Wednesday, May 19, 2004

The war has gone from bad to worse, to even worser.

[May 19, 2004] And it went from worser to even worserer. Namely, U.S. soldiers are now known to have been torturing, yes, torturing, both Iraqi and Afghani prisoners. This is the U.S., we don't do that kind of thing do we?

[April 29, 2004] The war has gone from bad to worse, to even worser. At the breaking point [; by Robert Schlesinger] Under the rubric of the war on terrorism, the U.S. armed forces are now conducting operations in more countries around the world than at any time since World War II, though in sheer numbers the current force of 10 active divisions is dwarfed by the 90 divisions of the earlier force. The Bush administration's policies have created unsustainable and dangerous conditions in the U.S. Army, according to military experts, retired officers and a growing number of elected officials from both parties. The administration's insistence on doing more with less has left the military unable to secure Iraq, triggering a ripple effect that threatens the morale of active and reserve members of the Army, retention, training schedules and, not incidentally, American lives. While some of the underlying issues predate this administration, they have been exacerbated by the decision to wage a war of choice in Iraq and critically bad judgments on how that war's aftermath would play out. ... Rumsfeld prevailed in the planning for the war and its aftermath.
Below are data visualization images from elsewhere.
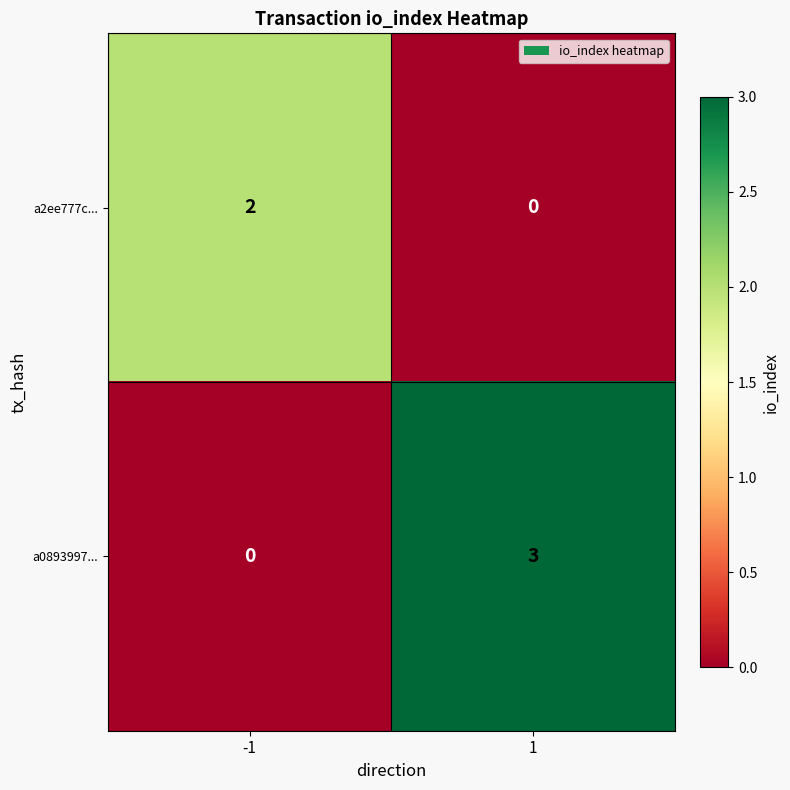

What is the approximate value of a0893997... at 1?

3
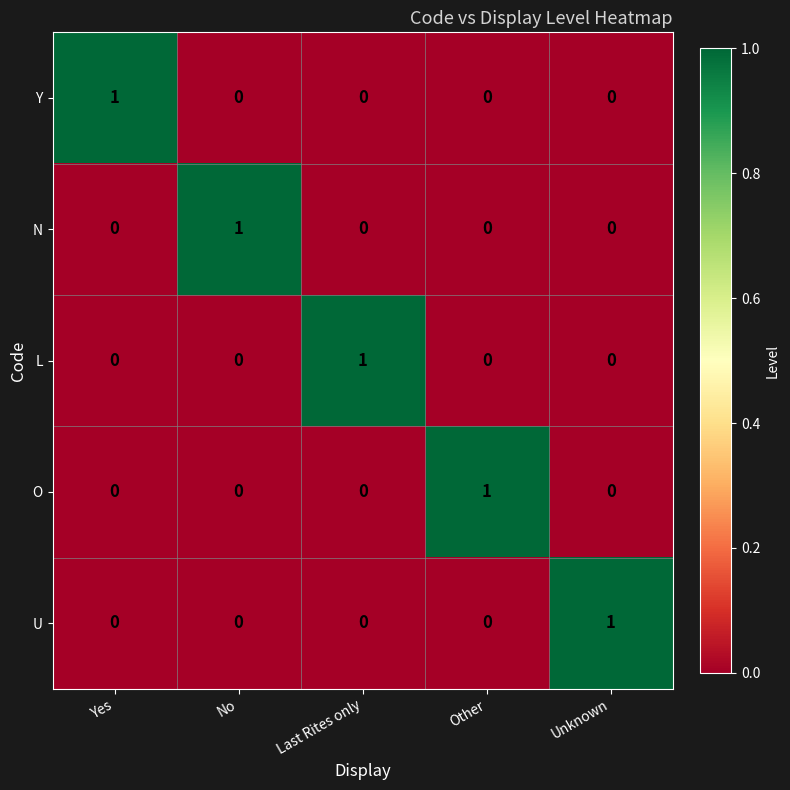

The U series shows 0 at Yes. True or false?

True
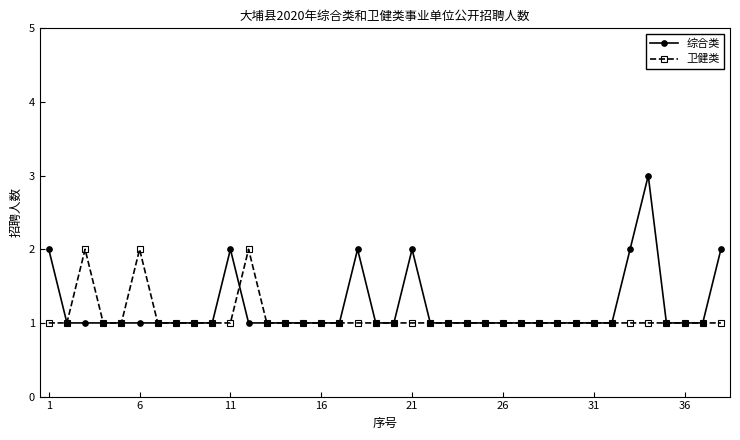

Rank the series by their average value, from highest to lowest.

综合类, 卫健类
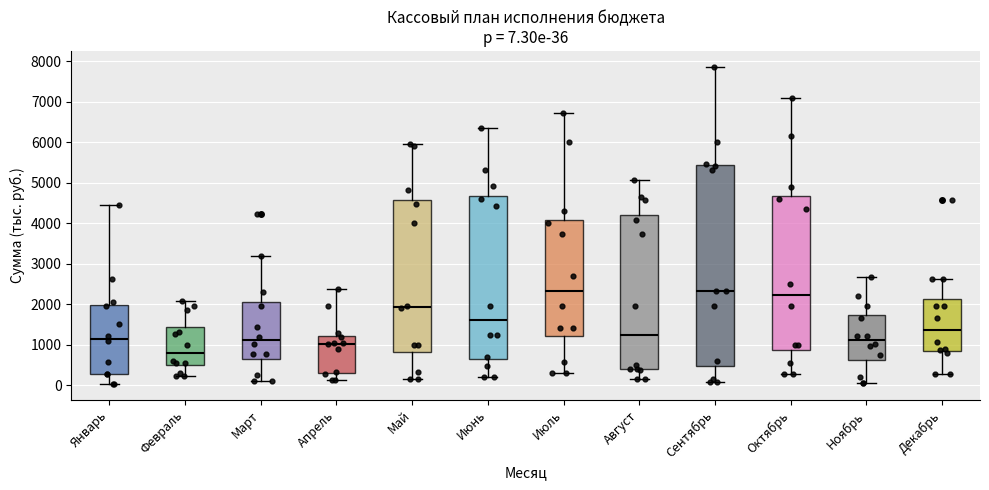

Which box has the lowest median line?

Февраль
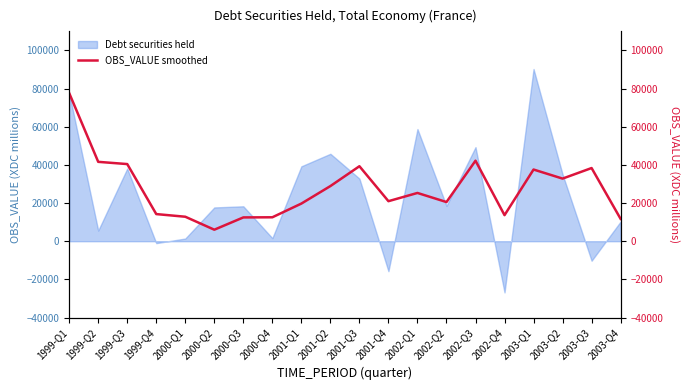

Does the chart display data point markers on the line(s)?

No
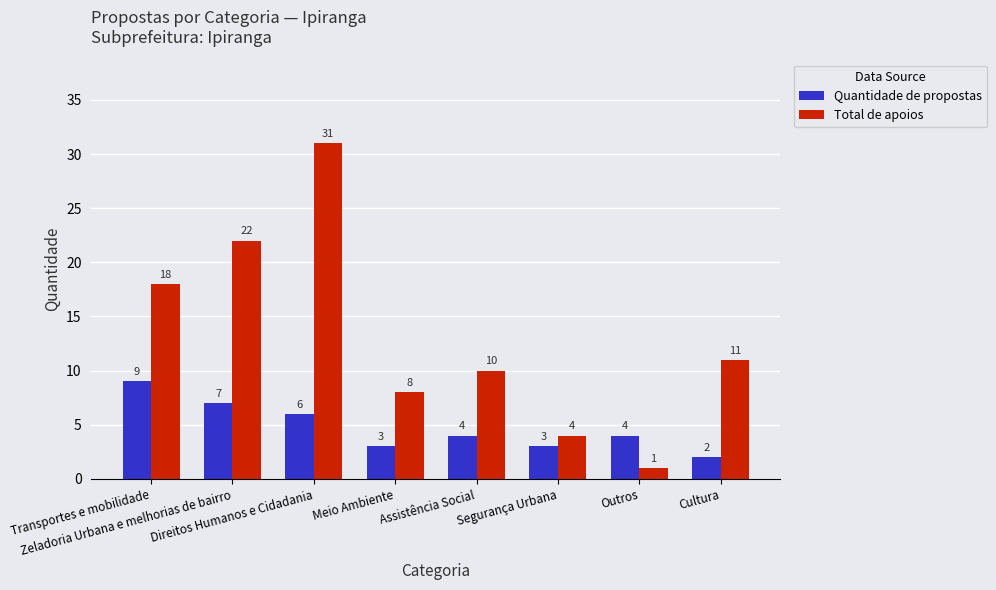

How many bars are there in total?

16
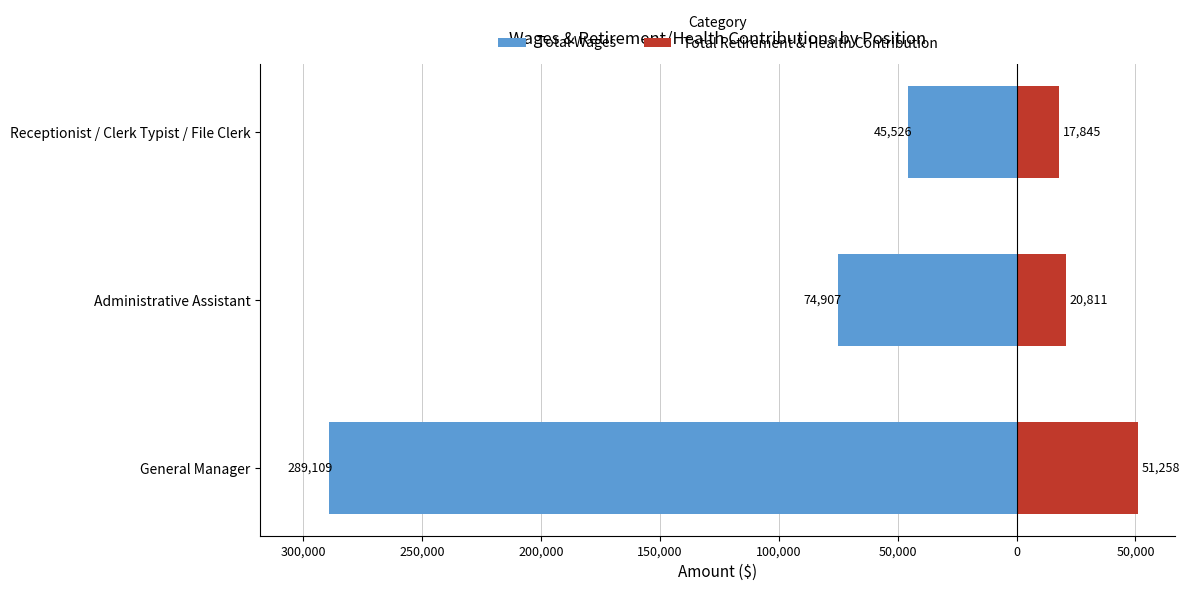

Which series has the widest spread of values?

Total Wages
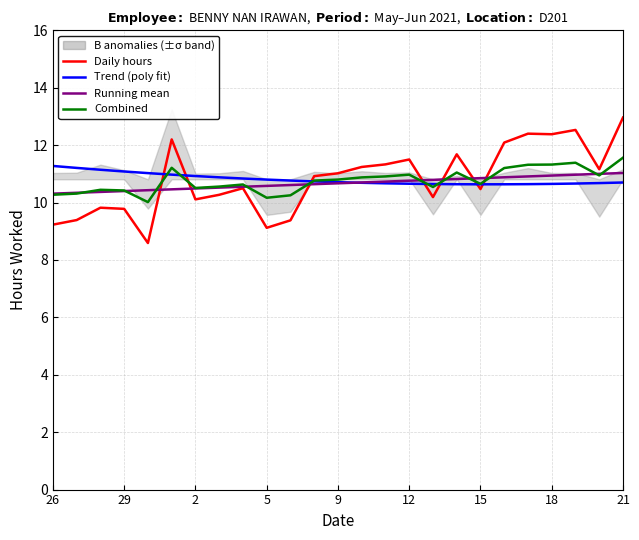

Reading left to right, extract all data points from this chart.

Daily hours: 9.2	9.4	9.8	9.8	8.6	12.2	10.1	10.3	10.5	9.1	9.4	10.9	11.0	11.2	11.3	11.5	10.2	11.7	10.5	12.1	12.4	12.4	12.5	11.2	13.0
Trend (poly fit): 11.3	11.2	11.1	11.1	11.0	11.0	10.9	10.9	10.8	10.8	10.8	10.7	10.7	10.7	10.7	10.7	10.6	10.6	10.6	10.6	10.6	10.6	10.7	10.7	10.7
Running mean: 10.3	10.3	10.4	10.4	10.4	10.5	10.5	10.5	10.6	10.6	10.6	10.6	10.7	10.7	10.7	10.8	10.8	10.8	10.9	10.9	10.9	10.9	11.0	11.0	11.0
Combined: 10.3	10.3	10.4	10.4	10.0	11.2	10.5	10.6	10.6	10.2	10.3	10.8	10.8	10.9	10.9	11.0	10.5	11.0	10.7	11.2	11.3	11.3	11.4	10.9	11.6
And it was his belief that more from less would work as well with the occupation as it did with the military conquest. His faith was bolstered by neoconservatives' insistence that the U.S. forces would be greeted as liberators; that once Saddam was toppled a democratic Iraq would immediately take its place; and that the allied troops and newly minted Iraqi security forces would bear their share of the burden.